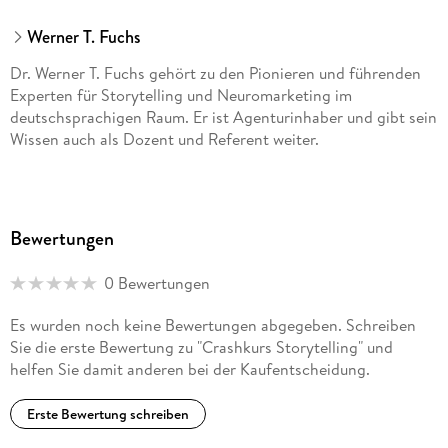
Werner T. Fuchs
Urthema, Plot, Problem
Prägungsstärke ‒ Garant für Aufmerksamkeit
Dr. Werner T. Fuchs gehört zu den Pionieren und führenden
Experten für Storytelling und Neuromarketing im
Andockstellen für das Publikum
deutschsprachigen Raum. Er ist Agenturinhaber und gibt sein
Titel
Wissen auch als Dozent und Referent weiter.
Konfliktpotenzial
Held
Helfer
Bewertungen
Feind
0 Bewertungen
Verzögerungen
Es wurden noch keine Bewertungen abgegeben. Schreiben
Einfachheit
Sie die erste Bewertung zu "Crashkurs Storytelling" und
Kulissen
helfen Sie damit anderen bei der Kaufentscheidung.
Requisiten
Erste Bewertung schreiben
Anfang und Ende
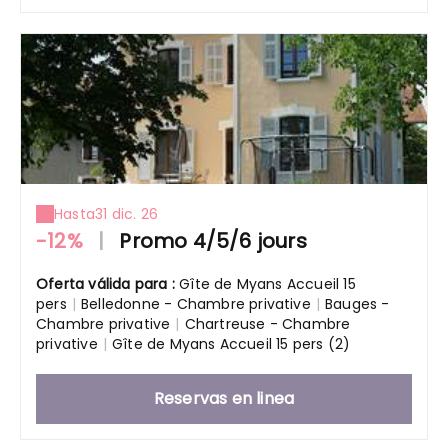
Hasta
31 dic. 26
-12%
|
Promo 4/5/6 jours
Oferta válida para :
Gîte de Myans Accueil 15
pers
|
Belledonne - Chambre privative
|
Bauges -
Chambre privative
|
Chartreuse - Chambre
privative
|
Gîte de Myans Accueil 15 pers (2)
Reservas en linea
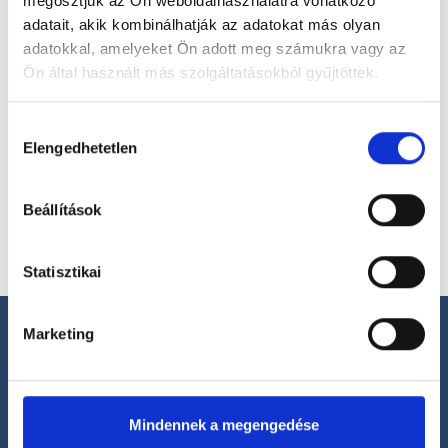
megosztjuk az Ön weboldalhasználatra vonatkozó
adatait, akik kombinálhatják az adatokat más olyan
adatokkal, amelyeket Ön adott meg számukra vagy az
Ön által használt más szolgáltatásokból gyűjtöttek.
Válassz helyszínt
Cookie
Hozzájárulás
szabályzat:
https://foglaljorvost.hu/info/foglaljorvost-
Elengedhetetlen
kiválasztása
hu-cookie-szabalyzat/
Beállítások
Statisztikai
Marketing
Segíthetünk?
Mindennek a megengedése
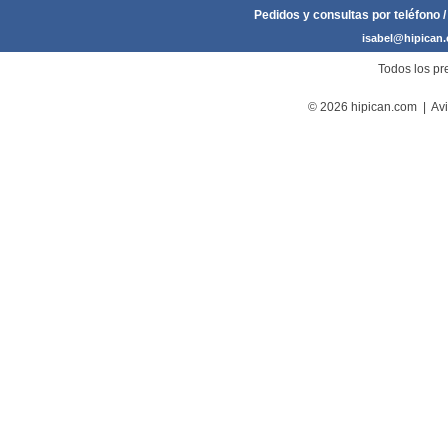
Pedidos y consultas por teléfono /
isabel@hipican
Todos los pre
© 2026 hipican.com |
Avi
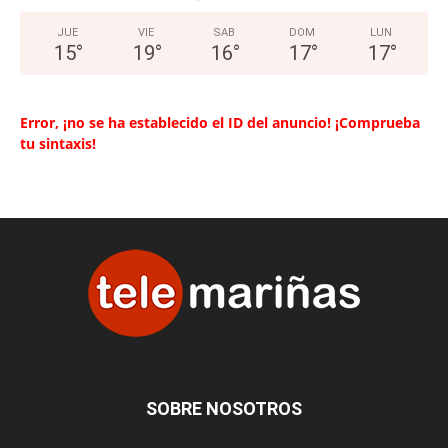
JUE
VIE
SAB
DOM
LUN
15
°
19
°
16
°
17
°
17
°
Error, ¡no se ha establecido el ID del anuncio! ¡Comprueba
tu sintaxis!
SOBRE NOSOTROS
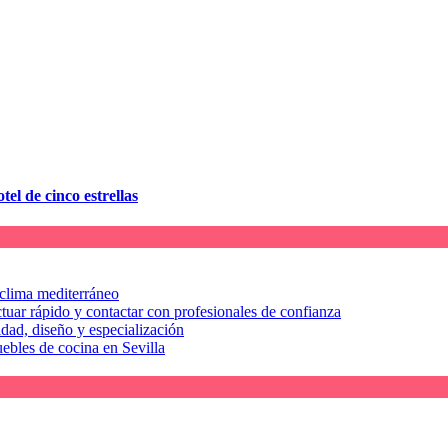
tel de cinco estrellas
l clima mediterráneo
tuar rápido y contactar con profesionales de confianza
idad, diseño y especialización
uebles de cocina en Sevilla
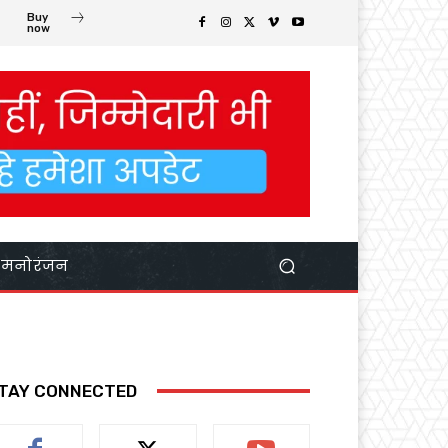
Buy
now
मनोरंजन
TAY CONNECTED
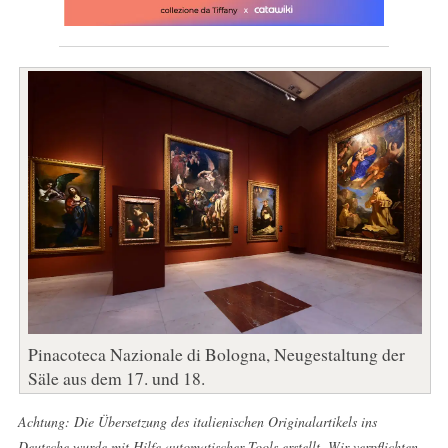
Pinacoteca Nazionale di Bologna, Neugestaltung der
Säle aus dem 17. und 18.
Achtung: Die Übersetzung des italienischen Originalartikels ins
Deutsche wurde mit Hilfe automatischer Tools erstellt. Wir verpflichten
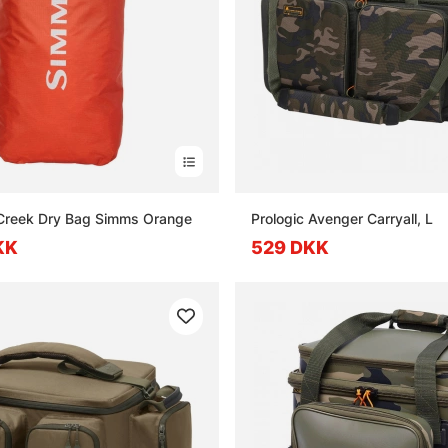
Creek Dry Bag Simms Orange
Prologic Avenger Carryall, L
KK
529 DKK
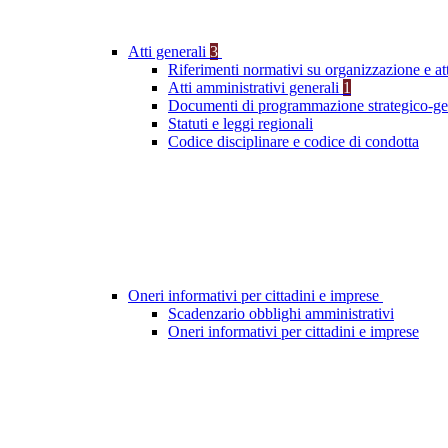
Atti generali
3
Riferimenti normativi su organizzazione e att
Atti amministrativi generali
1
Documenti di programmazione strategico-ge
Statuti e leggi regionali
Codice disciplinare e codice di condotta
Oneri informativi per cittadini e imprese
Scadenzario obblighi amministrativi
Oneri informativi per cittadini e imprese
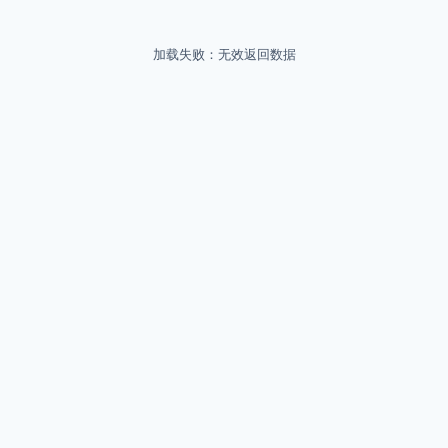
加载失败：无效返回数据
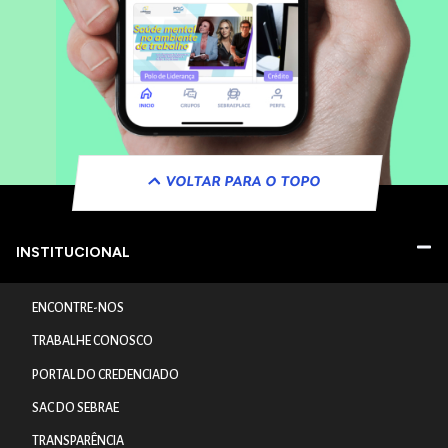
VOLTAR PARA O TOPO
INSTITUCIONAL
ENCONTRE-NOS
TRABALHE CONOSCO
PORTAL DO CREDENCIADO
SAC DO SEBRAE
TRANSPARÊNCIA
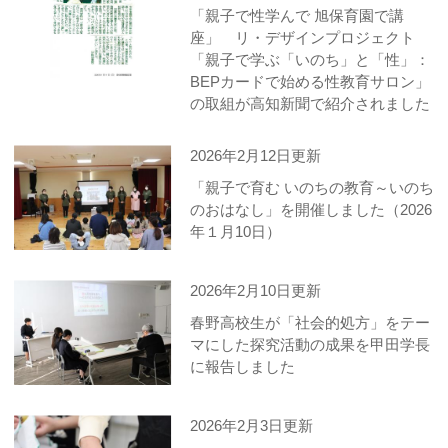
「親子で性学んで 旭保育園で講
座」 リ・デザインプロジェクト
「親子で学ぶ「いのち」と「性」：
BEPカードで始める性教育サロン」
の取組が高知新聞で紹介されました
2026年2月12日更新
「親子で育む いのちの教育～いのち
のおはなし」を開催しました（2026
年１月10日）
2026年2月10日更新
春野高校生が「社会的処方」をテー
マにした探究活動の成果を甲田学長
に報告しました
2026年2月3日更新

#####

▸ **DIRECTIONS FOR THIS TASK**: Print the part of the listing above that opens with the line containing "Hozzájárulás" and closes with the line containing "Achtung: Die Übersetzung". Copy it exactly, both ends included, and omit the pictures.

▸ **ANSWER FOR THE TASK**:
Hozzájárulás
szabályzat:
https://foglaljorvost.hu/info/foglaljorvost-
Elengedhetetlen
kiválasztása
hu-cookie-szabalyzat/
Beállítások
Statisztikai
Marketing
Segíthetünk?
Mindennek a megengedése
Pedidos y consultas por teléfono /
isabel@hipican
Todos los pre
© 2026 hipican.com |
Avi
JUE
VIE
SAB
DOM
LUN
15
°
19
°
16
°
17
°
17
°
Error, ¡no se ha establecido el ID del anuncio! ¡Comprueba
tu sintaxis!
SOBRE NOSOTROS
tel de cinco estrellas
l clima mediterráneo
tuar rápido y contactar con profesionales de confianza
idad, diseño y especialización
uebles de cocina en Sevilla
Buy
now
मनोरंजन
TAY CONNECTED
Pinacoteca Nazionale di Bologna, Neugestaltung der
Säle aus dem 17. und 18.
Achtung: Die Übersetzung des italienischen Originalartikels ins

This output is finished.